Income sprinkling refers to paying family members from the medical corporation who are not actually working to provide patient care, and lowers the overall tax burden for a doctor's family.
There is nothing unique about a physician's work that makes income sprinkling okay for them and not for others.
No matter your opinion on income sprinkling as a regressive tax-policy tool, it does not make sense for it to only be available to doctors and small business owners.
The issue of tax deferral for retirement purposes is less clear. It essentially lets a physician take the amount they would make over their career and pay it out to themselves over a longer period of time that spans into retirement, again lowering their overall tax burden.
Good tax policy encourages people to save – which makes money available for borrowing and investment in the economy. Taking away this corporate tax structure does make saving more difficult – but again, there is nothing inherent about being a physician that makes retirement savings different from the general population. In fact, 40 per cent of Canadians do not have a pension and are concerned they are not saving enough for retirement.
These are our patients and, as an incorporated physician in Ontario, I worry about their ability to save for retirement more than I worry about mine – they do not have the earning potential that I have as a physician.
All Canadians need a mechanism to properly save for retirement, and physicians can and should be advocating for mechanisms that help both our patients and ourselves save.
These changes will affect physicians' income (although to what extent is still unclear). The ability to incorporate in Ontario was negotiated in lieu of fee increases, and it certainly is not fair to award doctors tax loopholes rather than increase their salaries, and then close the loopholes.
But both the Ontario Medical Association and the government made a mistake when they made that deal.
Complicated tax structures are not the appropriate mechanism to determine physician compensation – physician compensation is. The amount our doctors make should be determined by the work they do, not the work their accountant does.
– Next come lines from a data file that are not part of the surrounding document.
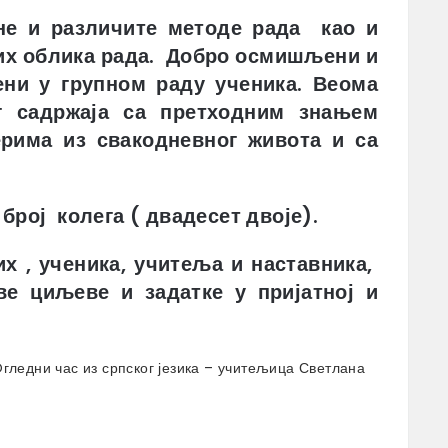
не и различите методе рада као и
их облика рада. Добро осмишљени и
ени у групном раду ученика. Веома
г садржаја са претходним знањем
ерима из свакодневног живота и са
рој колега ( двадесет двоје).
х , ученика, учитеља и наставника,
ве циљеве и задатке у пријатној и
гледни час из српског језика – учитељица Светлана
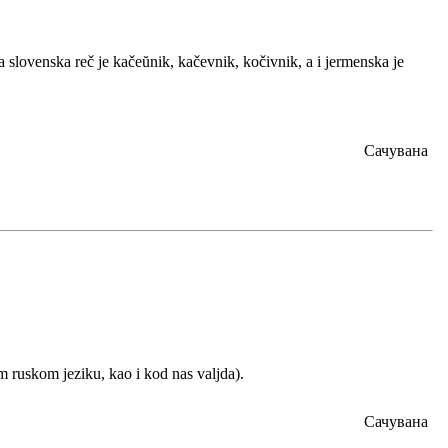
 slovenska reč je kačeŭnik, kačevnik, kočivnik, a i jermenska je
Сачувана
om ruskom jeziku, kao i kod nas valjda).
Сачувана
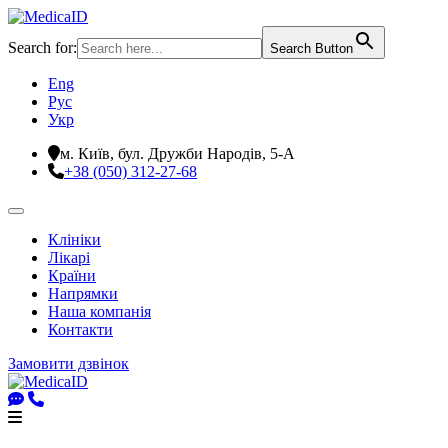
Search for:
Search Button
Eng
Рус
Укр
м. Київ, бул. Дружби Народів, 5-А
+38 (050) 312-27-68
Клініки
Лікарі
Країни
Напрямки
Наша компанія
Контакти
Замовити дзвінок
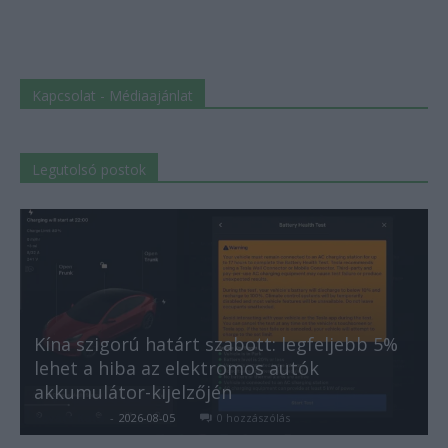
Kapcsolat - Médiaajánlat
Legutolsó postok
Kína szigorú határt szabott: legfeljebb 5%
lehet a hiba az elektromos autók
akkumulátor-kijelzőjén
Kovács Kata
-
2026-08-05
0 hozzászólás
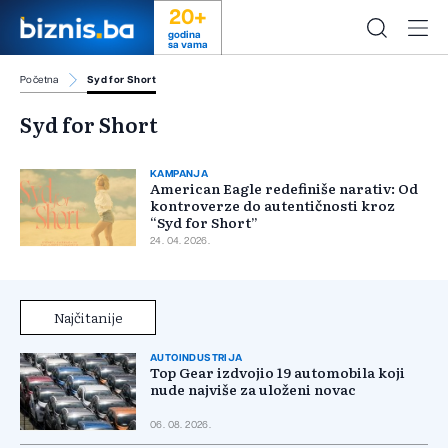
20+
godina
sa vama
Početna
Syd for Short
Syd for Short
KAMPANJA
American Eagle redefiniše narativ: Od
kontroverze do autentičnosti kroz
“Syd for Short”
24. 04. 2026.
Najčitanije
AUTOINDUSTRIJA
Top Gear izdvojio 19 automobila koji
nude najviše za uloženi novac
06. 08. 2026.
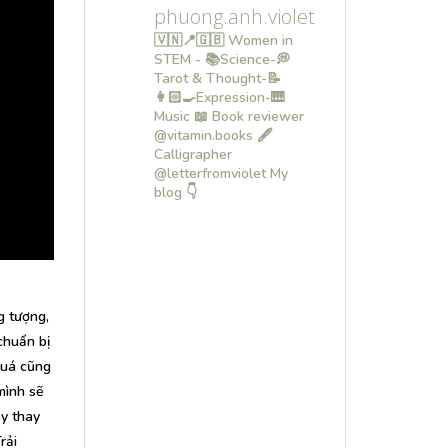
phuong.anh.violet
🇻🇳📍🇬🇧 Women in
STEM - 📚Science-💭
Tarot & Thought-📝
👩🏻‍🍳Expression-🎹
Music
📖 Book reviewer
@vitamin.books
🖋
Calligrapher
@letterfromviolet
My
blog 👇
g tượng,
chuẩn bị
quá cũng
mình sẽ
ày thay
rải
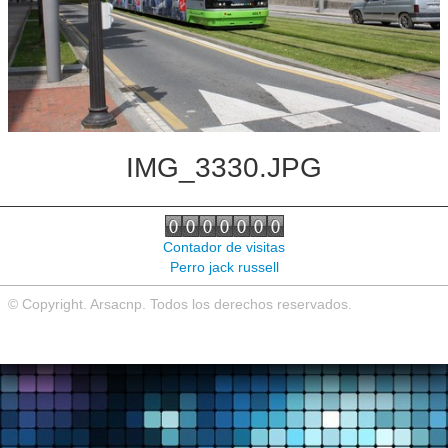
Noticias de interés
Contacto
IMG_3330.JPG
Contador de visitas
Perro jack russell
© Copyright. Arsacnp. Todos los derechos reservados.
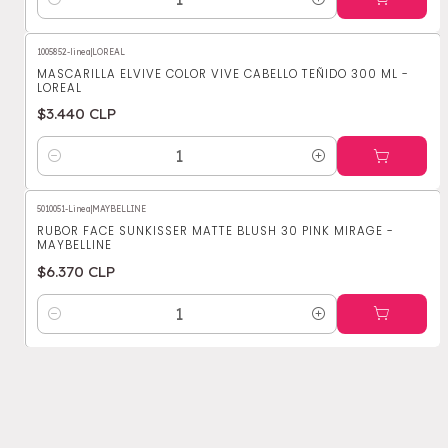
Cantidad
1005852-linea
|
LOREAL
MASCARILLA ELVIVE COLOR VIVE CABELLO TEÑIDO 300 ML -
LOREAL
$3.440 CLP
Cantidad
5010051-Linea
|
MAYBELLINE
RUBOR FACE SUNKISSER MATTE BLUSH 30 PINK MIRAGE -
MAYBELLINE
$6.370 CLP
Cantidad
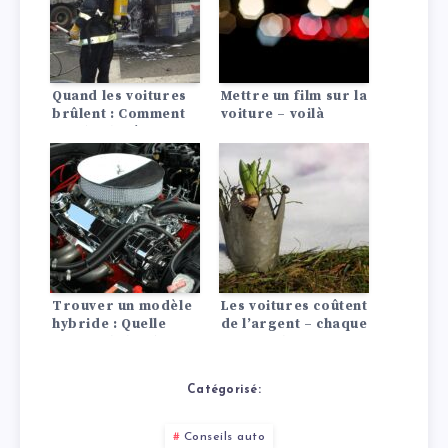
Quand les voitures
Mettre un film sur la
brûlent : Comment
voiture – voilà
garder la tête
comment faire !
froide !
Trouver un modèle
Les voitures coûtent
hybride : Quelle
de l’argent – chaque
voiture hybride me
jour et chaque
convient le mieux ?
kilomètre. Mais
combien cela coûte-
Catégorisé:
t-il ?
Conseils auto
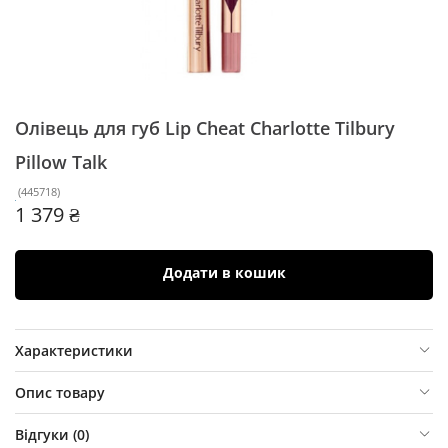
Олівець для губ Lip Cheat Charlotte Tilbury
Pillow Talk
(
445718
)
1 379 ₴
Додати в кошик
Характеристики
Опис товару
Відгуки (
0
)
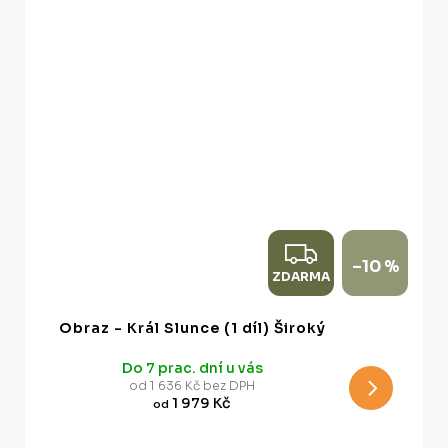
Z
–10 %
ZDARMA
D
A
Obraz - Král Slunce (1 díl) Široký
R
Do 7 prac. dní u vás
M
od 1 636 Kč bez DPH
1 979 Kč
od
A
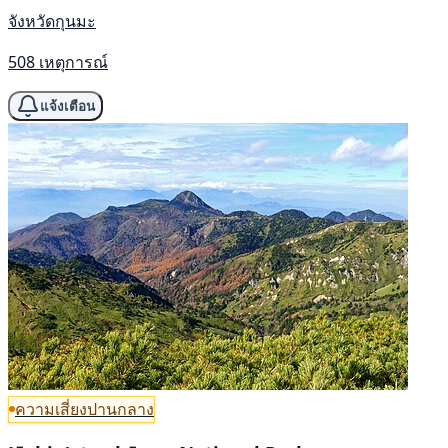
จังหวัดกุนมะ
508 เหตุการณ์
แจ้งเตือน
ความเสี่ยงปานกลาง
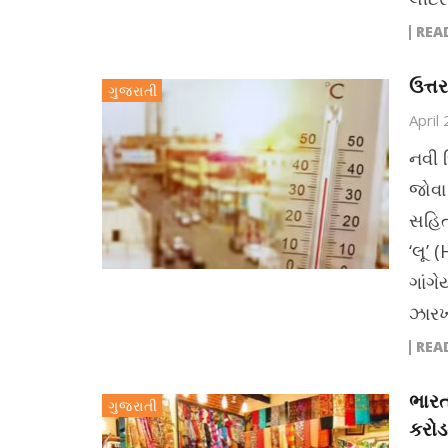
REA
ઉત્ત
ગુજરાતી
April
નવી 
જોવા
સહિત
‘લૂ’
ગાંગે
ઝારખં
REA
ભારત
ગુજરાતી
કરોડ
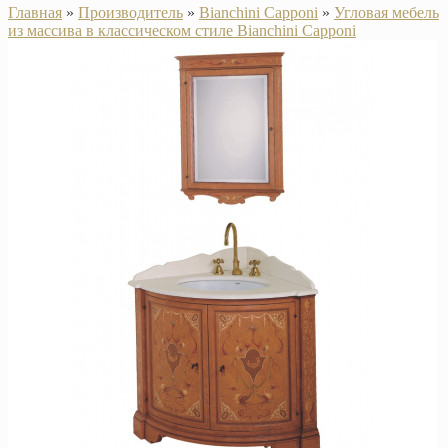
Главная
»
Производитель
»
Bianchini Capponi
»
Угловая мебель
из массива в классическом стиле Bianchini Capponi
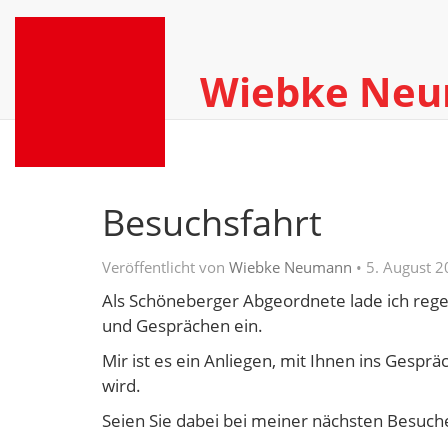
Wiebke Ne
Besuchsfahrt
Veröffentlicht von
Wiebke Neumann
•
5. August 2
Als Schöneberger Abgeordnete lade ich re
und Gesprächen ein.
Mir ist es ein Anliegen, mit Ihnen ins Gespr
wird.
Seien Sie dabei bei meiner nächsten Besuch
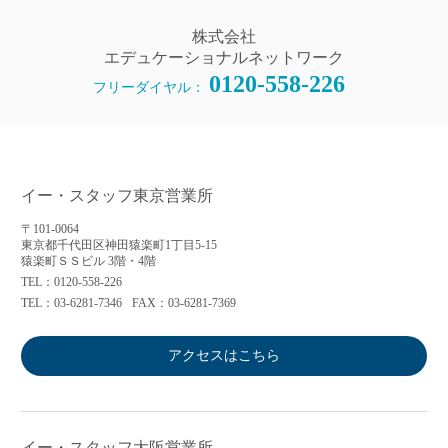
株式会社
エデュケーショナルネットワーク
0120-558-226
フリーダイヤル：
イー・スタッフ東京営業所
〒101-0064
東京都千代田区神田猿楽町1丁目5-15
猿楽町ＳＳビル 3階・4階
TEL：0120-558-226
TEL：03-6281-7346
FAX：03-6281-7369
アクセスはこちら
イー・スタッフ大阪営業所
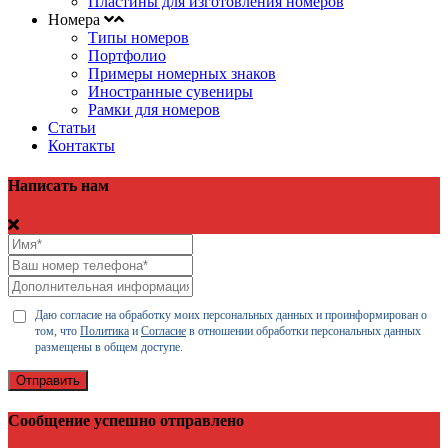
Пластины для изготовления номеров
Номера
Типы номеров
Портфолио
Примеры номерных знаков
Иностранные сувениры
Рамки для номеров
Статьи
Контакты
Написать нам
Даю согласие на обработку моих персональных данных и проинформирован о
том, что
Политика
и
Согласие
в отношении обработки персональных данных
размещены в общем доступе.
Отправить
Сообщение успешно отправлено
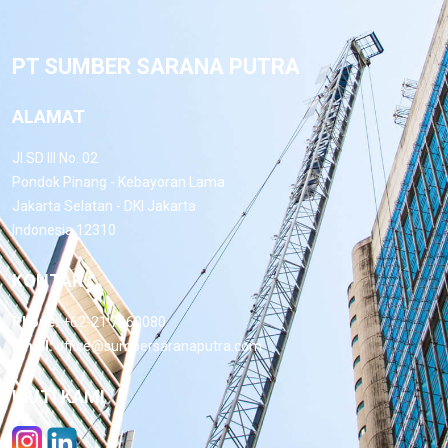
PT SUMBER SARANA PUTRA
ALAMAT
Jl.SD III No. 02
Pondok Pinang - Kebayoran Lama
Jakarta Selatan - DKI Jakarta
Indonesia 12310
KONTAK
Phone:
+62-21 7660080
Email:
office@sumbersaranaputra.com
IKUTI KAMI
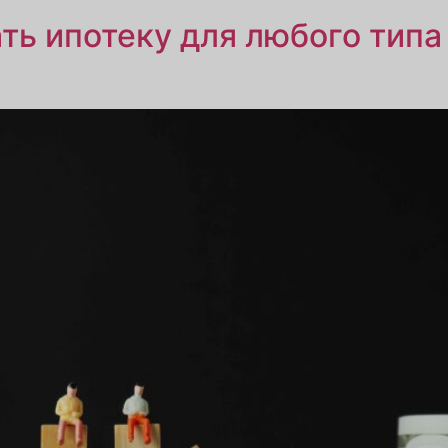
ть ипотеку для любого типа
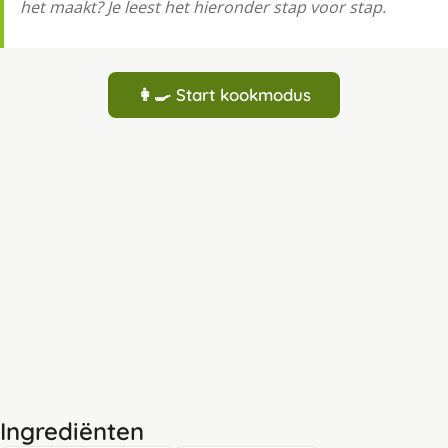
het maakt? Je leest het hieronder stap voor stap.
👩‍🍳 Start kookmodus
Ingrediënten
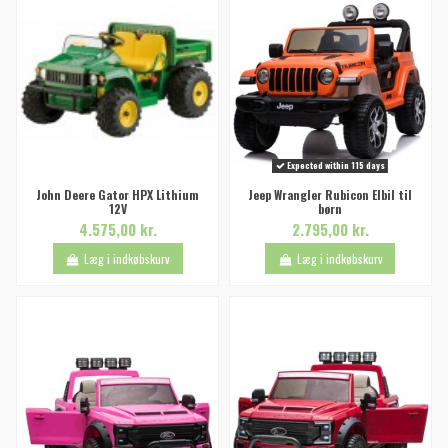
Expected within 115 days
John Deere Gator HPX Lithium
Jeep Wrangler Rubicon Elbil til
12V
børn
4.575,00 kr.
2.795,00 kr.
Læg i indkøbskurv
Læg i indkøbskurv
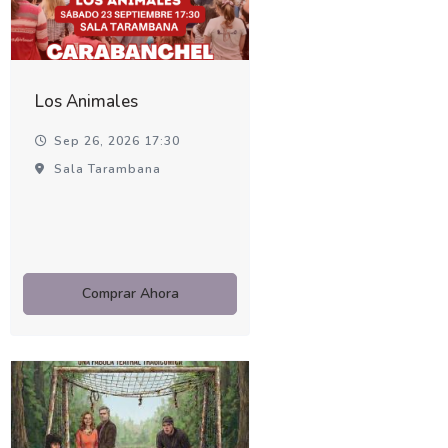
Los Animales
Sep 26, 2026 17:30
Sala Tarambana
Comprar Ahora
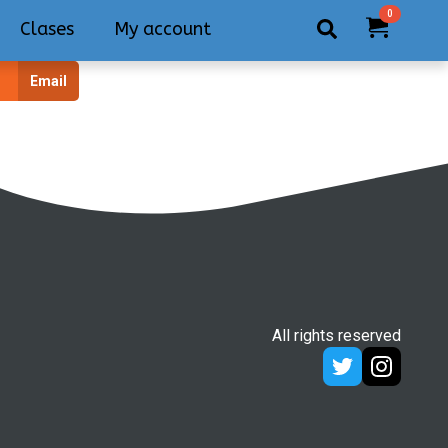
0
Clases
My account
Search
Email
for:
All rights reserved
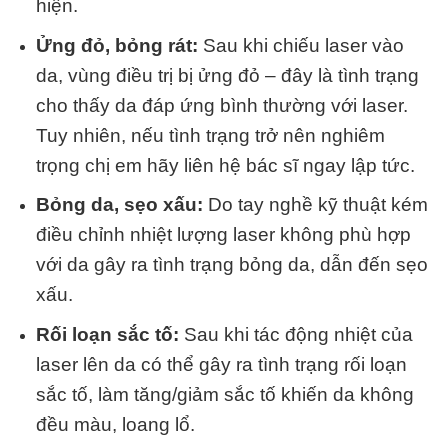
hiện.
Ửng đỏ, bỏng rát:
Sau khi chiếu laser vào
da, vùng điều trị bị ửng đỏ – đây là tình trạng
cho thấy da đáp ứng bình thường với laser.
Tuy nhiên, nếu tình trạng trở nên nghiêm
trọng chị em hãy liên hệ bác sĩ ngay lập tức.
Bỏng da, sẹo xấu:
Do tay nghề kỹ thuật kém
điều chỉnh nhiệt lượng laser không phù hợp
với da gây ra tình trạng bỏng da, dẫn đến sẹo
xấu.
Rối loạn sắc tố:
Sau khi tác động nhiệt của
laser lên da có thể gây ra tình trạng rối loạn
sắc tố, làm tăng/giảm sắc tố khiến da không
đều màu, loang lổ.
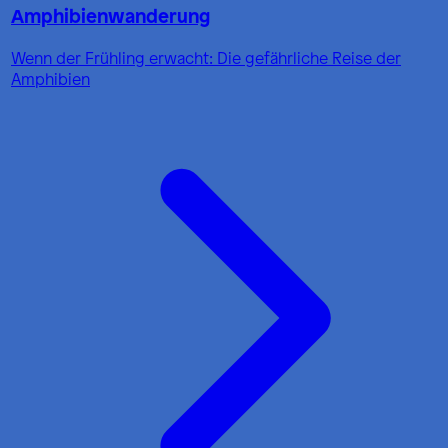
Amphibienwanderung
Wenn der Frühling erwacht: Die gefährliche Reise der
Amphibien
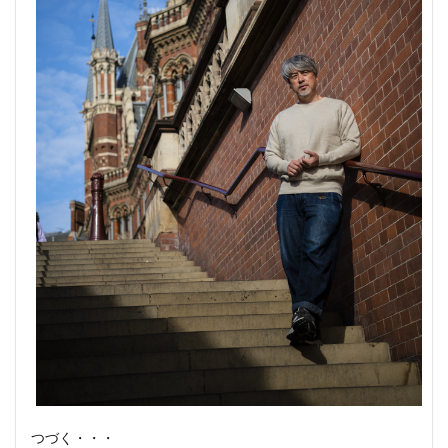
つづく・・・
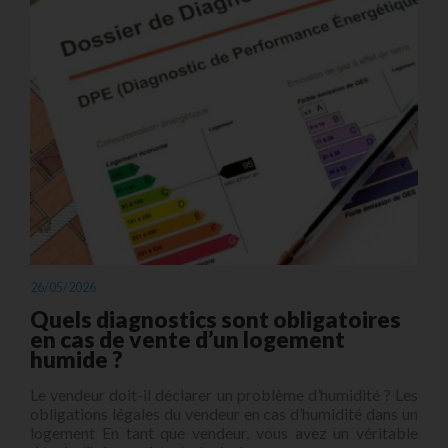
26/05/2026
Quels diagnostics sont obligatoires
en cas de vente d’un logement
humide ?
Le vendeur doit-il déclarer un problème d’humidité ? Les
obligations légales du vendeur en cas d’humidité dans un
logement En tant que vendeur, vous avez un véritable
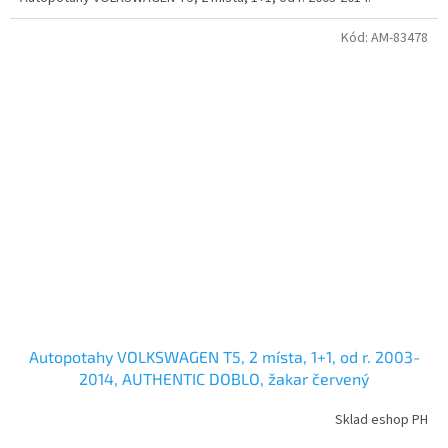
Kód:
AM-83478
Autopotahy VOLKSWAGEN T5, 2 místa, 1+1, od r. 2003-
2014, AUTHENTIC DOBLO, žakar červený
Sklad eshop PH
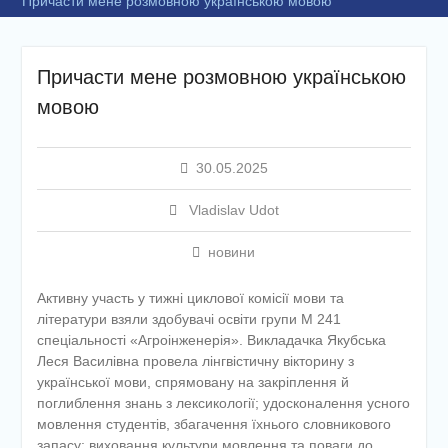
Причасти мене розмовною українською мовою
Причасти мене розмовною українською
мовою
30.05.2025
Vladislav Udot
новини
Активну участь у тижні циклової комісії мови та
літератури взяли здобувачі освіти групи М 241
спеціальності «Агроінженерія». Викладачка Якубська
Леся Василівна провела лінгвістичну вікторину з
української мови, спрямовану на закріплення й
поглиблення знань з лексикології; удосконалення усного
мовлення студентів, збагачення їхнього словникового
запасу; виховання культури мовлення та поваги до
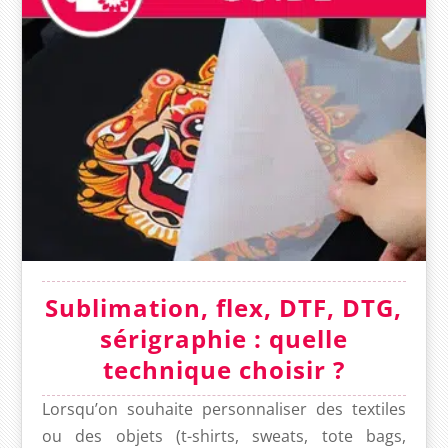
Sublimation, flex, DTF, DTG,
sérigraphie : quelle
technique choisir ?
Lorsqu’on souhaite personnaliser des textiles
ou des objets (t-shirts, sweats, tote bags,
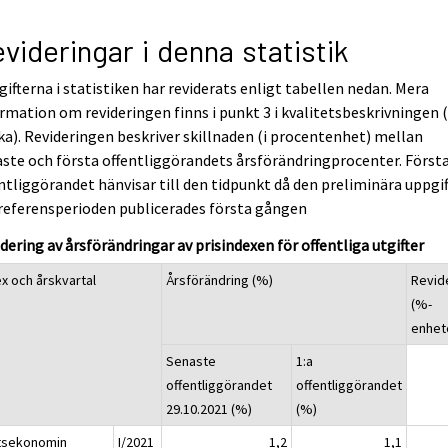
videringar i denna statistik
ifterna i statistiken har reviderats enligt tabellen nedan. Mera
rmation om revideringen finns i punkt 3 i kvalitetsbeskrivningen 
ka). Revideringen beskriver skillnaden (i procentenhet) mellan
ste och första offentliggörandets årsförändringprocenter. Först
ntliggörandet hänvisar till den tidpunkt då den preliminära uppgi
referensperioden publicerades första gången
dering av årsförändringar av prisindexen för offentliga utgifter
ex och årskvartal
Årsförändring (%)
Revid
(%-
enhet
Senaste
1:a
offentliggörandet
offentliggörandet
29.10.2021 (%)
(%)
tsekonomin
I/2021
1,2
1,1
The real question is one of physician's salaries. Are doctors paid too much? Too little? Once we stop cloaking this issue behind the veil of "tax fairness" or "patient care," we can have an honest conversation about the real issue at hand. Until then, we continue to do a disservice to our patients.
Unlike the arguments for income sprinkling and tax deferral, there are factors that actually do make the path through medicine unique: Doctors begin earning much later in life, often accrue significant debt along the way and serve the public while not being paid like public servants (with maternity leave, benefits and a pension). While nuanced discussions in the public sphere can be difficult, I believe our national and provincial medical associations are capable of having that discussion.
Let's stop talking about propping up a broken tax system that benefits some Canadians and not others based on the title of their profession and not the nature of it. Instead, let's talk about supporting trainees through medical school without incurring crippling debt – making medical school more accessible to any child who dreams of one day being a doctor.
Let's talk about how physicians (and all Canadians) need access to maternity leave, pharmacare, dental care and a way to save for retirement.
Let's talk about how physicians are paid and how much physicians are paid. It would certainly be easier to follow and more interesting than talking about capital gains tax, dividends and refundable dividend tax on hand.